Dans le cadre d’une mission de recherche menée au Mali pendant dix jours en février, ainsi qu’au moyen d’entretiens téléphoniques réalisés à la fin du mois de février et en mars, Human Rights Watch a interrogé 57 personnes qui ont été victimes ou témoins des meurtres et d’autres exactions commises dans le centre du Mali. Human Rights Watch a aussi interrogé des membres des communautés ethniques peule et bambara ; d’anciens détenus ; des agents du gouvernement local ainsi que des services de la sécurité et de la justice ; et des diplomates étrangers.

Le 11 février, des individus suspectés d’être des combattants islamistes peuls ont tué un commerçant bambara près de la ville de Ke-Macina, dans la région de Ségou, à 320 kilomètres de Bamako, la capitale malienne. Cet acte a déclenché des meurtres de représailles à l’encontre de villageois peuls, perpétrés par des membres d’une milice d’autodéfense bambara connus sous le nom de Dozos, et qui ont fait au moins 21 morts, dont des enfants.

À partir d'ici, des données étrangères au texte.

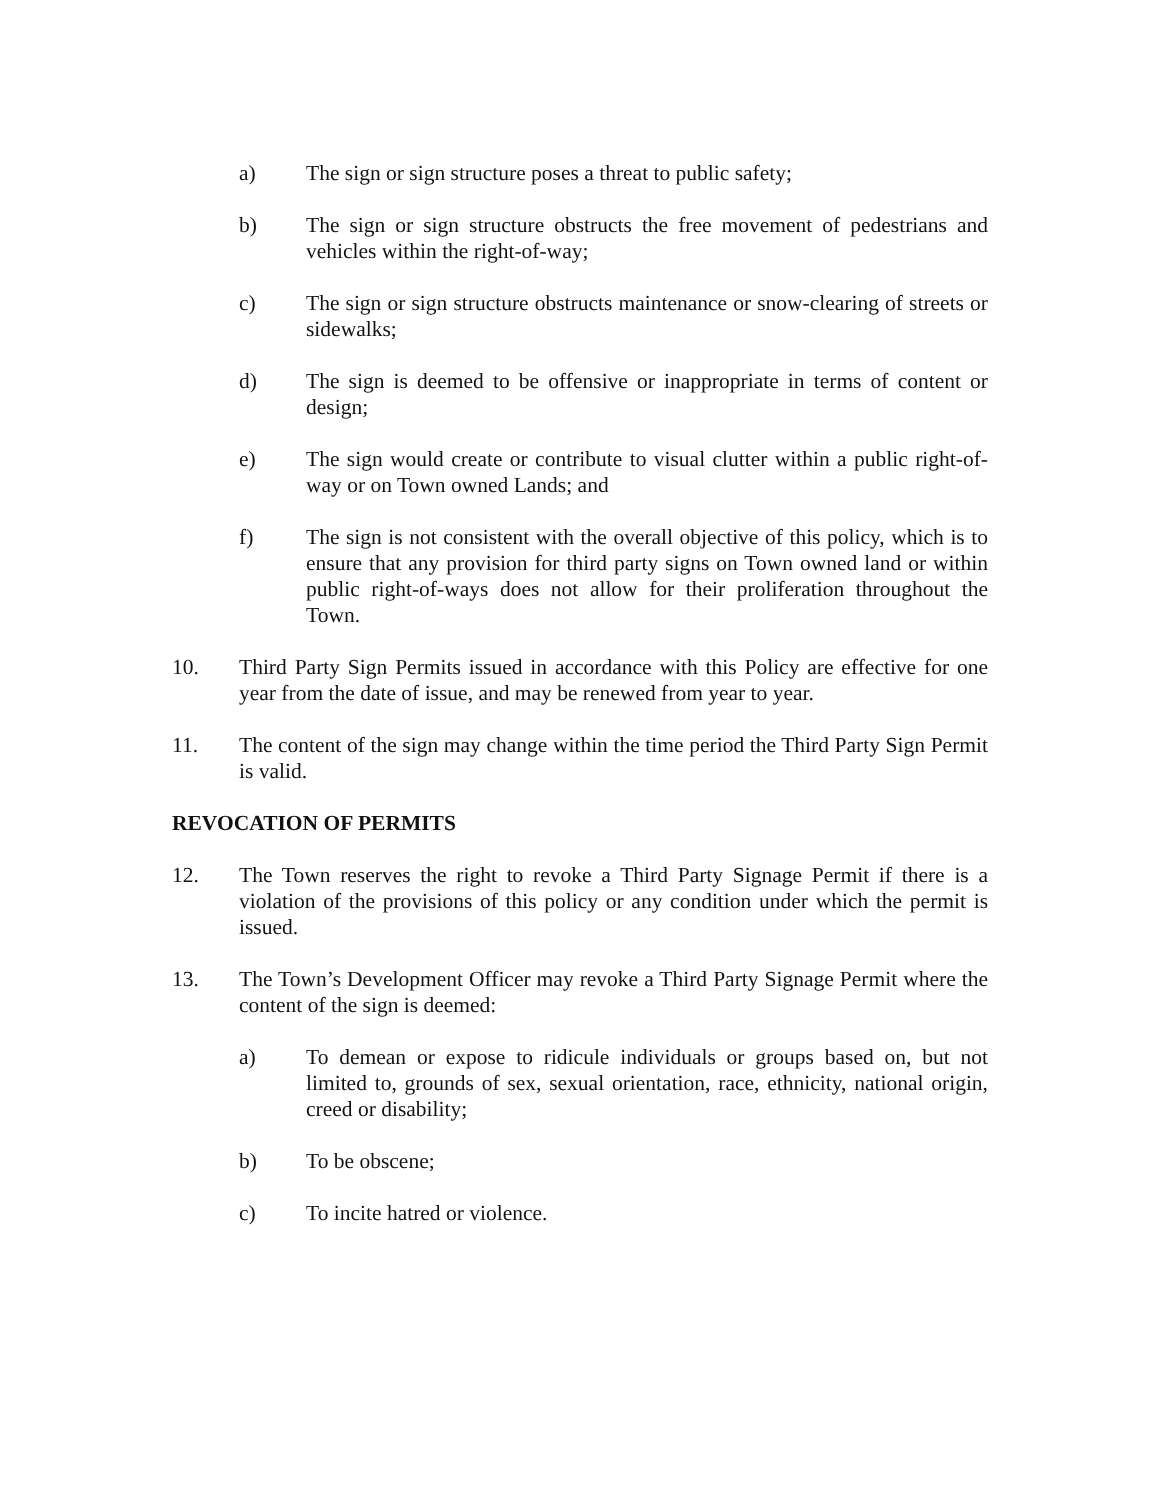a) The sign or sign structure poses a threat to public safety;
b) The sign or sign structure obstructs the free movement of pedestrians and vehicles within the right-of-way;
c) The sign or sign structure obstructs maintenance or snow-clearing of streets or sidewalks;
d) The sign is deemed to be offensive or inappropriate in terms of content or design;
e) The sign would create or contribute to visual clutter within a public right-of-way or on Town owned Lands; and
f) The sign is not consistent with the overall objective of this policy, which is to ensure that any provision for third party signs on Town owned land or within public right-of-ways does not allow for their proliferation throughout the Town.
10. Third Party Sign Permits issued in accordance with this Policy are effective for one year from the date of issue, and may be renewed from year to year.
11. The content of the sign may change within the time period the Third Party Sign Permit is valid.
REVOCATION OF PERMITS
12. The Town reserves the right to revoke a Third Party Signage Permit if there is a violation of the provisions of this policy or any condition under which the permit is issued.
13. The Town’s Development Officer may revoke a Third Party Signage Permit where the content of the sign is deemed:
a) To demean or expose to ridicule individuals or groups based on, but not limited to, grounds of sex, sexual orientation, race, ethnicity, national origin, creed or disability;
b) To be obscene;
c) To incite hatred or violence.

Le 18 février, des islamistes armés ont exécuté neuf commerçants bozos et bambaras qui rentraient d’un marché local, au motif qu’ils auraient apporté leur soutien aux Dozos. Depuis, au moins 16 personnes – des civils comme des membres de groupes armés – ont été tuées lors d’attaques de représailles de plus en plus fréquentes. Des habitants peuls et bambaras ont déclaré à Human Rights Watch que les villageois étaient terrifiés par des groupes composés de nombreux hommes armés qui avaient été aperçus se déplaçant à moto et à bord de véhicules dans leurs villages du centre du Mali.

 

En outre, depuis janvier, trois représentants du gouvernement local de la région de Mopti ont été assassinés par des hommes suspectés d’être des islamistes armés.

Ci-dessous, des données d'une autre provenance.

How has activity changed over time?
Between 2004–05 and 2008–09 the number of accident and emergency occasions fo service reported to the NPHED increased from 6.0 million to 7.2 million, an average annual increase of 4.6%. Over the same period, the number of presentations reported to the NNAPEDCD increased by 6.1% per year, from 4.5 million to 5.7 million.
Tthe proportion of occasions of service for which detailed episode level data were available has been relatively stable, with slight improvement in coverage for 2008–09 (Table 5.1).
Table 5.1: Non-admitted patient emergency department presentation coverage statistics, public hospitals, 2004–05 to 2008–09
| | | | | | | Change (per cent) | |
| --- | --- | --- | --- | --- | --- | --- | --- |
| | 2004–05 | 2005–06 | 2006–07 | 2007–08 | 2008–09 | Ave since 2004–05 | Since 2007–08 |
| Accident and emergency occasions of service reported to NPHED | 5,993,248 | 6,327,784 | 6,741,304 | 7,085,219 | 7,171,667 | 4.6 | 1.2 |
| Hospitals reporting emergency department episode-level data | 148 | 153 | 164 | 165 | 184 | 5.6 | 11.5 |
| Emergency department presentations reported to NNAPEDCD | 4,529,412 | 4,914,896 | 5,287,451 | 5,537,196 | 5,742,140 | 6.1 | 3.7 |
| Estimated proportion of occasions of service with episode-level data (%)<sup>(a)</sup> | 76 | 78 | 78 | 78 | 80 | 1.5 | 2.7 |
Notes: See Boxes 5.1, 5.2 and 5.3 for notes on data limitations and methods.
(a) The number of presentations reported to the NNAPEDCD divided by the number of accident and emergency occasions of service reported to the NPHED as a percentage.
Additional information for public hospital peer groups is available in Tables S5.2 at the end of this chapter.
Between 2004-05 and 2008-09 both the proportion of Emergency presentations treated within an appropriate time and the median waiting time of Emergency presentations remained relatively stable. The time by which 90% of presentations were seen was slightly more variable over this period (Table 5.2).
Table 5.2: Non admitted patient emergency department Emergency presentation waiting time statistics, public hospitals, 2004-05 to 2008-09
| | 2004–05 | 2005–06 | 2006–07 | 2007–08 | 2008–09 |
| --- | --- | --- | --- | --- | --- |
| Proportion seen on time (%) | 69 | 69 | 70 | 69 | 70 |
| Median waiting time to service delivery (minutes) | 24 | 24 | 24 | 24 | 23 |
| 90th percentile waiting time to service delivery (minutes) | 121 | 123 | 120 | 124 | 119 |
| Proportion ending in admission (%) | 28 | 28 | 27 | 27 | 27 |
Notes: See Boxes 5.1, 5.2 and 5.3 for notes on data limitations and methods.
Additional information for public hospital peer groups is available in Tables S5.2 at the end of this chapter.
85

Bien que les forces de sécurité maliennes aient globalement pris des mesures pour réprimer la violence ethnique, des témoins ont signalé que face à la présence croissante d’islamistes armés dans le centre du Mali, certains militaires avaient exécuté au moins huit individus soupçonnés d’être des islamistes et soumis plusieurs autres à des disparitions forcées depuis la fin décembre 2016.

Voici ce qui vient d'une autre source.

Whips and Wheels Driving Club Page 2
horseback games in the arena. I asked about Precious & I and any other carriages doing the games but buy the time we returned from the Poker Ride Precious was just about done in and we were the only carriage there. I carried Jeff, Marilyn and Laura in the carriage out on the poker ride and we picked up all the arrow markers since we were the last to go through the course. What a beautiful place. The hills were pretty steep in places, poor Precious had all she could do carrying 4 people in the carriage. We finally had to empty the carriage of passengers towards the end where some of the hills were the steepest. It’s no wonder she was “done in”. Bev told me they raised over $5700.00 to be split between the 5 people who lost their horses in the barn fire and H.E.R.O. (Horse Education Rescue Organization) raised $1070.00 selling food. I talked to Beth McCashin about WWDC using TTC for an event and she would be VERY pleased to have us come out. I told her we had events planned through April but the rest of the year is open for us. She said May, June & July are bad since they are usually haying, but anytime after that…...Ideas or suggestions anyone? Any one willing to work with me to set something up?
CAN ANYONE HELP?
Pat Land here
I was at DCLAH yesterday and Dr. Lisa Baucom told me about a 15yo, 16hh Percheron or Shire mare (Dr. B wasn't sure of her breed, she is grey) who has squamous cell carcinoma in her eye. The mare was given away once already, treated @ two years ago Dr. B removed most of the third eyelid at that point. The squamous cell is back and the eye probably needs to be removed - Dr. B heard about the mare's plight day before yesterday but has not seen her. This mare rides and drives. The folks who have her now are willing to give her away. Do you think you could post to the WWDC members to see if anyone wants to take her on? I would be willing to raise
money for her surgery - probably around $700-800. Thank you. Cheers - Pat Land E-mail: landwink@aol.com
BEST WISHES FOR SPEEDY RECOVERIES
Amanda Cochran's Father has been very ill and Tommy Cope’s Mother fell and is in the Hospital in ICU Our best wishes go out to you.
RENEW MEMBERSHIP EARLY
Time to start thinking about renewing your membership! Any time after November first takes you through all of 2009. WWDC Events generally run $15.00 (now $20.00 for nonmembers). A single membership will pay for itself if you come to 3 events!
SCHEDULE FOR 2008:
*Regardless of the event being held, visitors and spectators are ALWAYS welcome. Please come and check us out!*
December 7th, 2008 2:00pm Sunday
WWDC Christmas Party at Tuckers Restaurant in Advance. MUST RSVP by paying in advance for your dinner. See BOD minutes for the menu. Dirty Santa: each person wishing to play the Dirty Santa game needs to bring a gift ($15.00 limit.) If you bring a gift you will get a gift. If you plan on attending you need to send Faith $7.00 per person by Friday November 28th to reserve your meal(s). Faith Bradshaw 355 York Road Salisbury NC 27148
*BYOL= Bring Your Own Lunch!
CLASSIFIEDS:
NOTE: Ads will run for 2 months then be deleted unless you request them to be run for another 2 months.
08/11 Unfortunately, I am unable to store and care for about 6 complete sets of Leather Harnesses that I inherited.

Des chefs communautaires bambaras et peuls se sont plaints de la violence qui s’est emparée du centre du Mali ces deux dernières années. Des villageois, des autorités locales et des anciens des deux groupes ethniques ont affirmé que la pauvreté, la corruption au sein du secteur public, l’insuffisance des conditions sécuritaires et le manque d’enquêtes et de justice relatives aux violences communautaires et à la criminalité étaient autant de facteurs qui favorisaient les efforts de recrutement des groupes armés….

Le gouvernement devrait enquêter et faire en sorte que les responsables d’exactions graves commises dans le centre du Mali par des groupes armés, des milices de défense civile et des membres des forces de sécurité étatiques répondent de leurs actes. Le gouvernement devrait également rendre compte des progrès réalisés dans le cadre de son enquête sur les violences communautaires meurtrières qui ont éclaté en mai 2016 près de la ville de Dioura, dans la région de Ségou.

Pour mettre un terme à tout cela, il faut que tout le monde soit traité avec dignité ; que chaque meurtre fasse l’objet d’une enquête. Sinon, si l’État n’y prête pas attention, les gens continueront de rejoindre les rangs des djihadistes et leurs effectifs et leur puissance iront croissant.

Le 2 mars, le gouvernement a annoncé la création d’une commission d’enquête d’une durée de 45 jours chargée d’examiner les violences perpétrées à Ke-Macina. Le gouvernement a demandé à cette commission, composée de neuf magistrats et 22 gendarmes, de remettre son rapport dans un délai de 45 jours. Si la commission accomplit son mandat de manière crédible et impartiale, ceci représentera un pas important vers la justice pour les victimes et leurs familles.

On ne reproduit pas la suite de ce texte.